Menage a Trois Vodkas

At any rate, a Napa Valley based vodka should be pretty darned interesting if not at the very least highly intriguing. After doing some further research, it appears two wine-loving psychiatrists started Folie a Deux (which the Trinchero bought about ten years ago) so the mad scientists who whipped up the vodka for Ménage a Trois have a reputation to live up. As it comes from Napa, I simply can’t believe that they chose not to use grapes to produce this vodka and used corn instead. If all this French madness and sex and booze have got you as worked up as me, then there’s just one thing left to do and that’s to try this vodka, preferably with two extremely close friends.

The nose of this unflavored vodka is very clean with just a hint of grain and a touch of alcohol, but other than that, closely adheres to the colorless, odorless definition of vodka. On the palate, it is once again clean and straightforward with just a slight hint of citrus. It has a clean body that is not oily and sports a vague spritely tingle on the tongue but otherwise is truly tasteless, and I mean that in a very positive way. The finish is very smooth and clean and short. This is a delightful sipper on the rocks, and that is really about as far as I would go with regard to mixing it up, as this vodka should be enjoyed neat and clean, with maybe a twist of lemon. This is a super-premium vodka in every sense of the word. It looks like all that wild French sex in Napa Valley paid off.

And if that ain’t good enough for you, they currently also produce two flavored vodkas: Berry and Citrus. These two vodkas go a bit further in embracing that Ménage a Trois definition by actually using three different fruits in each flavor. The berry has raspberries, cranberries and pomegranate in it, while the citrus has lemons, limes and oranges. Here’s an interesting aside: most distillers, when they produce a flavored vodka, lower the alcohol content, but these folks have kept the alcohol at the same level as their unflavored vodka. Let’s see how these babies stack up.

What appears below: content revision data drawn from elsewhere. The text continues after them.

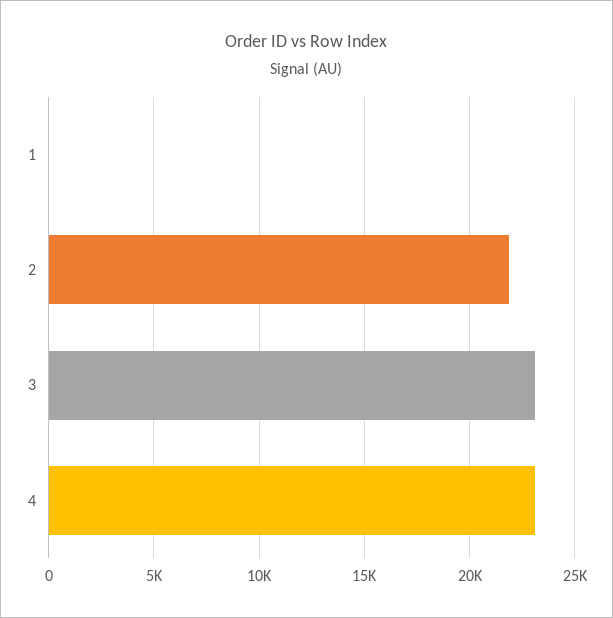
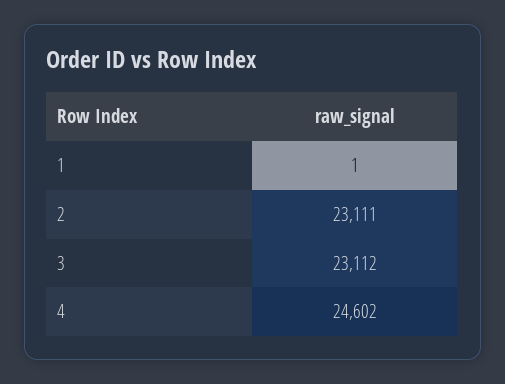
2: 22000 -> 23111
4: 23000 -> 24602

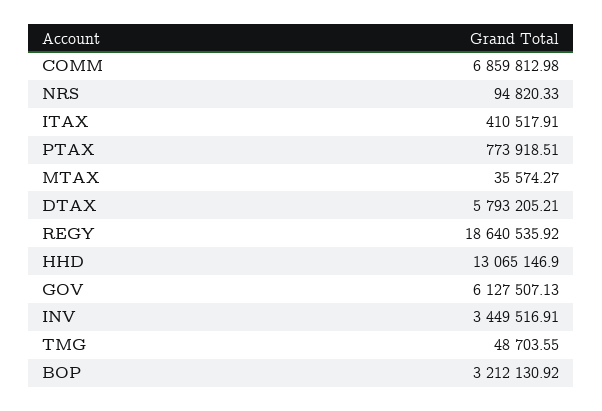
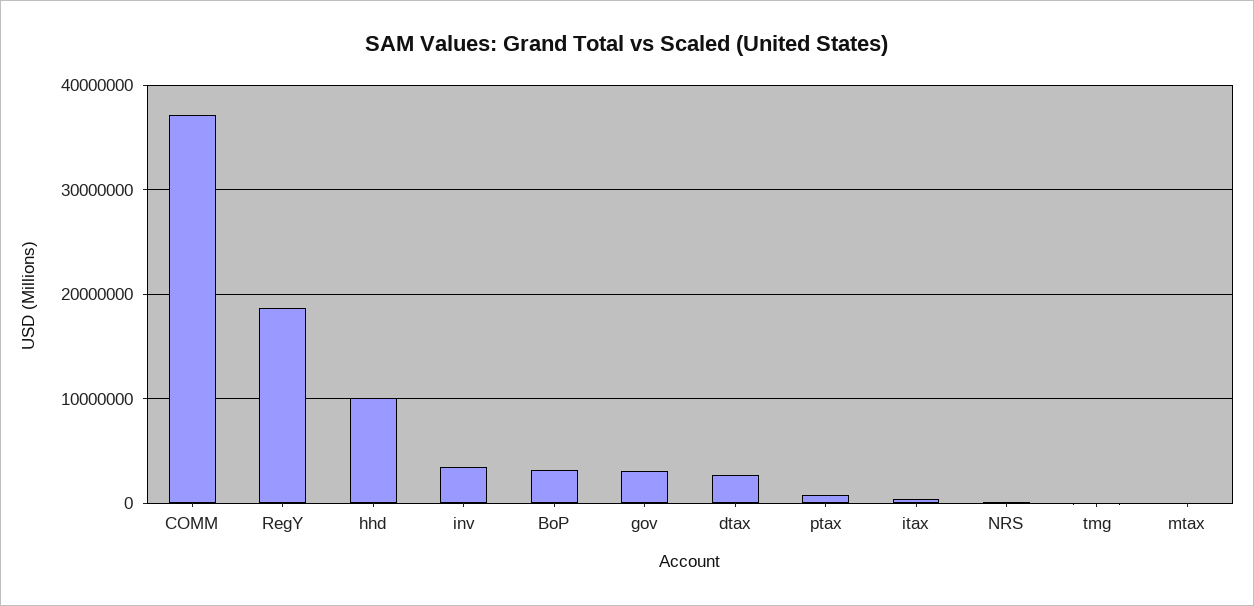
COMM: 6859812.98 -> 37000000
DTAX: 5793205.21 -> 3000000
HHD: 13065146.9 -> 10000000
GOV: 6127507.13 -> 3000000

Let’s start with the citrus flavor. The nose is very crisp and clean, and mostly, I get a sense of the lemon backed by the orange. There is virtually no alcohol in the aroma. On the palate, the tartness of the lemon and sweetness of the orange come front and center, backed by the lime. The taste is very natural and has layers of complexity that are quite unusual in a flavored vodka but greatly welcomed. The finish is dominated by the flavor of orange peel and lemon peel and clean and short and sweet, with absolutely no bite. On the rocks, the flavors blend together a bit more and present a delightfully citrusy palate, with an even smoother finish with more subtle flavors. By the by, this vodka makes a hell of a martini and it doesn’t need the lemon peel or orange peel garnish and all by itself is very appealing.

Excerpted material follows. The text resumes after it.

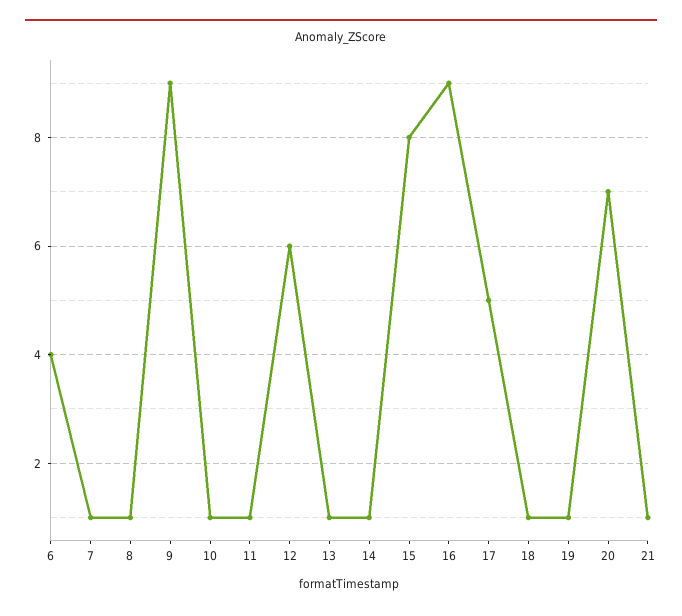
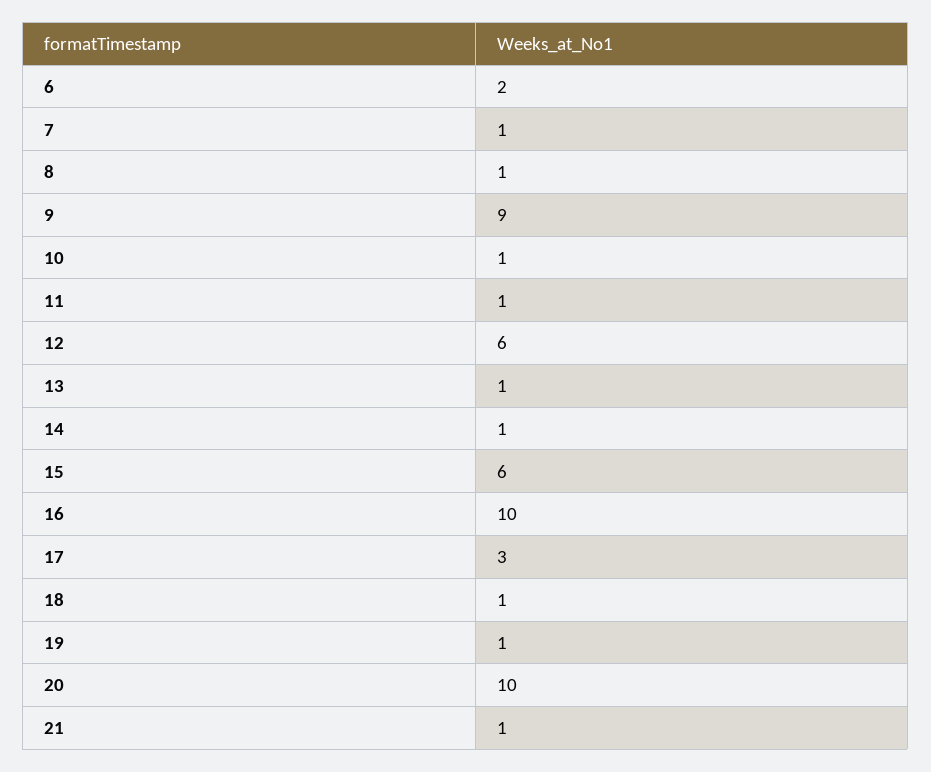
6: 4 -> 2
15: 8 -> 6
16: 9 -> 10
17: 5 -> 3
20: 7 -> 10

On to the Berry flavored vodka… WHOA, the raspberries dominate the nose, and I haven’t smelled such a delectable raspberry aroma since I went raspberry picking on a raspberry farm and made raspberry jam. (Did I really just use the word raspberry 5 times in one sentence?) This nose is absolutely delightful and smells just like the real thing. Yes, I can sense the cranberries and pomegranate in the background, but it’s way back in the background. The palate does not disappoint although the intensity of the raspberries finally gives a bit to the cranberries and pomegranate, and it produces an intensely fruity and sweet flavor without any tartness. By the way, the sweetness is held nicely in check and is not overwhelming but perfectly proportioned. Of course, the finish is smooth and sweet but short and to the point. If I could bake this flavor profile into a pie, I could sell a million pies a day. On the rocks, it rocks as the raspberry flavor finally settles down enough to play nice with the other flavors. Again, it makes a terrifically interesting martini that could provide the perfect counterpoint to a pepperoni pizza or even a warm brie. Either way you consume this vodka, it’s pretty damn good.

If you can find any of them near you, a 750 ml bottle that weighs in at 40% ABV will set you back around $31.00, and it is worth it.